Many of the nurses have practicum students shadowing them. Students help out with basic tasks such as pulse and temp checks, drawing blood and basic cleaning. At the end of the shift there’s a huddle to discuss what the students learnt and for the senior nurse to give feedback. I encourage you to discuss the code you’re writing during pairing. Talk about the general principle or pattern being used, and how the principle is being reified in your code. Discuss what-ifs and it-depends. How would your design cope if the external environment or user demands changed? Note down new or related concepts for further reading.

Doctors shadow too. Trainee doctors, working at their laptop perched on standing desks, move around the floor like post-human cyborgs, following resident doctors and consultants who visit a couple of times daily. A consultant, i.e., the real doctor, is like a software architect, focusing on the big picture and relationships between systems, and communicating the overall treatment plan of a patient. It’s the resident doctors and the nursing team who do all the actual treatment and nursing. The consultant doctor tracks progress using patient outcome as feedback. A danger here is becoming post-technical, a danger that is all too real for some of us. As many of you progress in your journey in a software delivery team, you need to find your own path and passion. That delicate balance between writing code as quickly as you can and teaching a team to write the code. Between learning your fifth logging library and learning a game-changing foundational technology. Between leading a team and impacting a community. Progress is not linear. It’s perfectly fine to write code when you are 40. On the other hand, being senior is not about hogging the most complicated bits of the system.

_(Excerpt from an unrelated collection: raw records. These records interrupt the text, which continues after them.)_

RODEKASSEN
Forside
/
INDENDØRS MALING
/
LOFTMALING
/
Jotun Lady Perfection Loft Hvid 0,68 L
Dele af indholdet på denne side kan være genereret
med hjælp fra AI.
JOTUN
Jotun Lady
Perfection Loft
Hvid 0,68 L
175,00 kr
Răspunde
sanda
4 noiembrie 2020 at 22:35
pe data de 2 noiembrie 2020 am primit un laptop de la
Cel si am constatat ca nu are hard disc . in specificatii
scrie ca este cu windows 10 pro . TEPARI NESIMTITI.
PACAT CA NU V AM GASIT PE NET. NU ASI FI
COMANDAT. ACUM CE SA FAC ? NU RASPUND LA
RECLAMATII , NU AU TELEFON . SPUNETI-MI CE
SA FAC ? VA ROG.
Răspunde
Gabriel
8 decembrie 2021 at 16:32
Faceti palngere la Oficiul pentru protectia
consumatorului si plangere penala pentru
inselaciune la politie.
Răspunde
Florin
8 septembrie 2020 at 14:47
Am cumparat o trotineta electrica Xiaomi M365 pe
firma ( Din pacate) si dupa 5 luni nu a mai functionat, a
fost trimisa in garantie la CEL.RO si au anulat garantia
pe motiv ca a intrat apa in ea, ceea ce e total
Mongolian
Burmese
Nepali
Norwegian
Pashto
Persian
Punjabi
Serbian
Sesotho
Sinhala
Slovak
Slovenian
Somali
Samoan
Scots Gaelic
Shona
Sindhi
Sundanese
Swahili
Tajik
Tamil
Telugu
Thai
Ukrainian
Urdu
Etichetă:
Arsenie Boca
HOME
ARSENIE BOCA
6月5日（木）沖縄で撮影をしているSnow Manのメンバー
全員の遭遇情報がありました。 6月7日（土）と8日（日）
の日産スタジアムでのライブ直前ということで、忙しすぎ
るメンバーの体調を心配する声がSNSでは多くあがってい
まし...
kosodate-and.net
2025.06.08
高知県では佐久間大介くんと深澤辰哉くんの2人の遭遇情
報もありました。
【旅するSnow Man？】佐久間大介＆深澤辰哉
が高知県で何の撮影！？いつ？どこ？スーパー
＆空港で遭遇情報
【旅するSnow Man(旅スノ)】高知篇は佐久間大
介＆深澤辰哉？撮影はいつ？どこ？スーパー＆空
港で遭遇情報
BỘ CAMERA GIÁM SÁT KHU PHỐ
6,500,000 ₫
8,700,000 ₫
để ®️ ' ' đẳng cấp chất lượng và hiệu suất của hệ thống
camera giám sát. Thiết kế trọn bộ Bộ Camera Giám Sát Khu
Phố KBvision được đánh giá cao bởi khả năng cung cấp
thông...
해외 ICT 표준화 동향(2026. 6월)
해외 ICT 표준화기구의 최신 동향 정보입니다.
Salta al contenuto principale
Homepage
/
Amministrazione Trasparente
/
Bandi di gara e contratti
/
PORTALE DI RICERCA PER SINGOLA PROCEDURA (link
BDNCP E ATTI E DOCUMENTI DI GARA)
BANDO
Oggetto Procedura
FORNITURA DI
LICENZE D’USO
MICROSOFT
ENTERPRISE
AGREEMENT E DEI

The medical profession is strictly hierarchical. Junior doctors and nurses do not get to make too many decisions. While I want people on my team to experiment and learn, I don’t want people to make unilateral decisions they’re not qualified to. So what qualifies someone to make decisions? I put it down to education, experience and context, the last being the most important in my book. It’s incumbent on tech leads to share context, to communicate the desired outcome, and to let people closest to the code to make technical decisions. Project kick-off, story kick-off, and desk-checks are some tricks in the tech lead toolkit. I shall have more to say about fitness functions when I write a summary of Neal’s, Pat’s and Rebecca’s Evolutionary Architecture.